Petra Grimm macht solche Phänomene sichtbar. Sie arbeitet dabei nicht nach der Maxime: Sag mir, wo der Trend hinläuft, damit ich mich an seine Spitze setze. Sie spürt den Trend überhaupt erst auf und beschreibt ihn mit Zahlen und Fakten. Daraus leitet sie Empfehlungen für die Gesellschaft ab, die in besonderem Maße wirken, weil sie auf einer belastbaren Grundlage fußen. „Wir bräuchten dringend ein eigenes Schulfach namens Medienkunde“, so einer ihrer Ratschläge. Bisher spielten sich alle Beteiligten die Bälle zu, ohne dass sie einer fängt. „Die Eltern sagen, das soll die Schule richten. Die Schule sagt, die Eltern sollen es richten. Und dann sind da noch die Monopolisten wie Google und Facebook, die den Ball an die Eltern zurückspielen, statt ihrer Verantwortung stärker nachzukommen.“

Insgesamt werde es in Zeiten des Umbruchs für Eltern immer wichtiger, die neuen Leitmedien der Jugendlichen zu thematisieren, mit denen ihre Kinder immer mehr Zeit verbringen. Die durchschnittliche Dauer der täglichen Internetnutzung liegt unter Heranwachsenden bei gut 120 Minuten täglich. Es gehe darum, ihnen technische und ethische Grenzen aufzuzeigen, über Chancen zu sprechen, aber auch über Risiken. Nur so könne die neue Generation befähigt werden, das Internet auch als sozialen Lebensraum wahrzunehmen, sich vor Cybermobbing und unerwünschten Mails zu schützen.
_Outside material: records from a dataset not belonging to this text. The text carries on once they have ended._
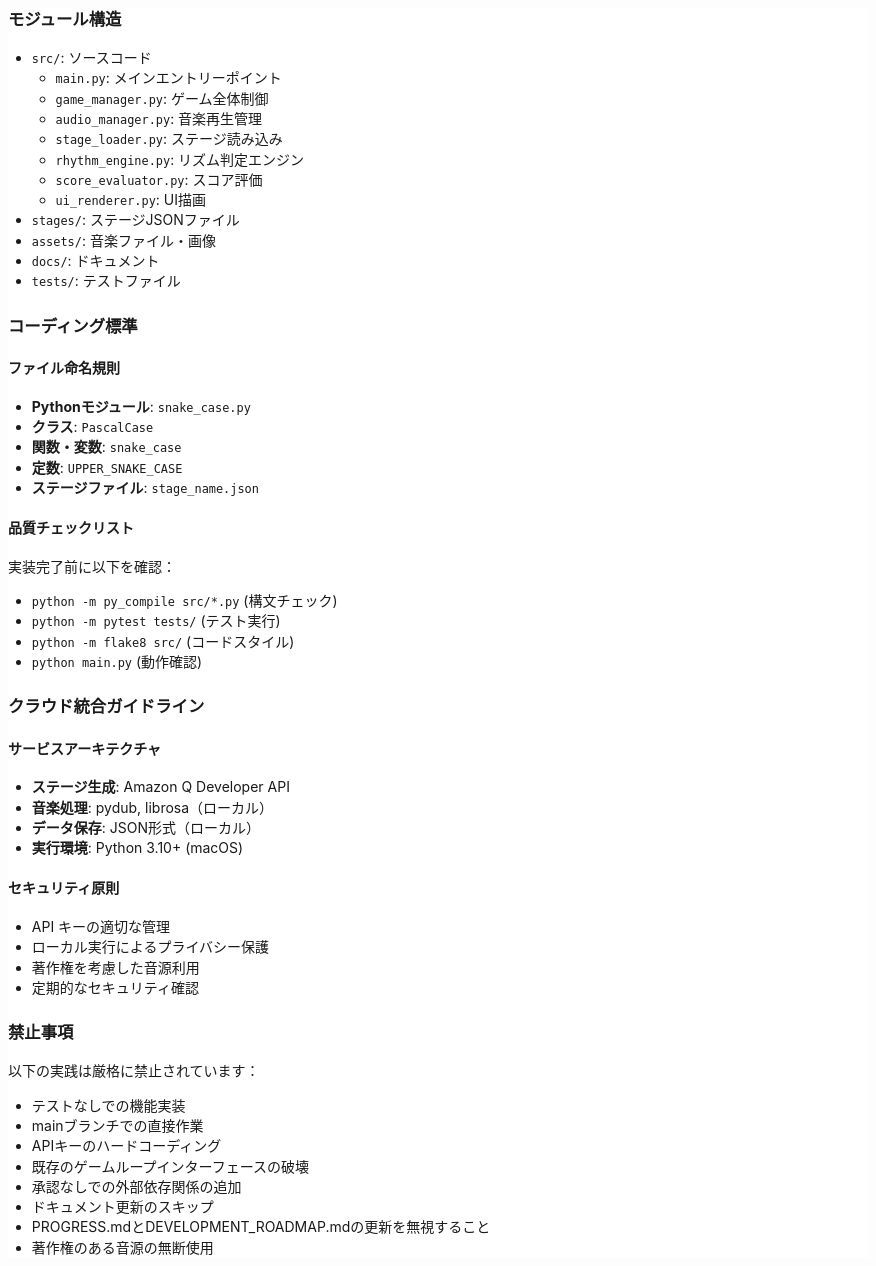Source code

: ### モジュール構造

- `src/`: ソースコード
  - `main.py`: メインエントリーポイント
  - `game_manager.py`: ゲーム全体制御
  - `audio_manager.py`: 音楽再生管理
  - `stage_loader.py`: ステージ読み込み
  - `rhythm_engine.py`: リズム判定エンジン
  - `score_evaluator.py`: スコア評価
  - `ui_renderer.py`: UI描画
- `stages/`: ステージJSONファイル
- `assets/`: 音楽ファイル・画像
- `docs/`: ドキュメント
- `tests/`: テストファイル

### コーディング標準

#### ファイル命名規則
- **Pythonモジュール**: `snake_case.py`
- **クラス**: `PascalCase`
- **関数・変数**: `snake_case`
- **定数**: `UPPER_SNAKE_CASE`
- **ステージファイル**: `stage_name.json`

#### 品質チェックリスト
実装完了前に以下を確認：
- `python -m py_compile src/*.py` (構文チェック)
- `python -m pytest tests/` (テスト実行)
- `python -m flake8 src/` (コードスタイル)
- `python main.py` (動作確認)

### クラウド統合ガイドライン

#### サービスアーキテクチャ
- **ステージ生成**: Amazon Q Developer API
- **音楽処理**: pydub, librosa（ローカル）
- **データ保存**: JSON形式（ローカル）
- **実行環境**: Python 3.10+ (macOS)

#### セキュリティ原則
- API キーの適切な管理
- ローカル実行によるプライバシー保護
- 著作権を考慮した音源利用
- 定期的なセキュリティ確認

### 禁止事項

以下の実践は厳格に禁止されています：
- テストなしでの機能実装
- mainブランチでの直接作業
- APIキーのハードコーディング
- 既存のゲームループインターフェースの破壊
- 承認なしでの外部依存関係の追加
- ドキュメント更新のスキップ
- PROGRESS.mdとDEVELOPMENT_ROADMAP.mdの更新を無視すること
- 著作権のある音源の無断使用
Zumindest bei ihren Studierenden findet Petra Grimm längst Gehör. 18 Stunden pro Woche doziert sie an der Stuttgarter Hochschule der Medien, die mittlerweile weit über die Region hinaus bekannt ist und mehr als 4000 Studenten zählt. Mit einigen von ihnen vergibt die Forscherin seit Jahren den Medienethik-Award. Der Preis, den sie ins Leben gerufen hat, versteht sich als ein Qualitätssiegel für wertebewusste Medieninhalte. Die studentische Jury sondiert jedes Jahr Hunderte von Beiträgen, zeichnet Journalisten und andere Medienschaffende für ihre Berichterstattung aus. „Der Bedarf an journalistischer Qualität und Werteorientierung ist größer denn je“, sagt die Professorin.

Es klopft an der Türe. Ein Student. Die Forscherin Petra Grimm verwandelt sich in die Dozentin. Der Student fragt nach Lesestoff. Sie hat reichlich davon im Regal. Gemeinsam tauchen sie ein in die überschaubaren Weiten der Literatur über die unendlichen Weiten des Internets.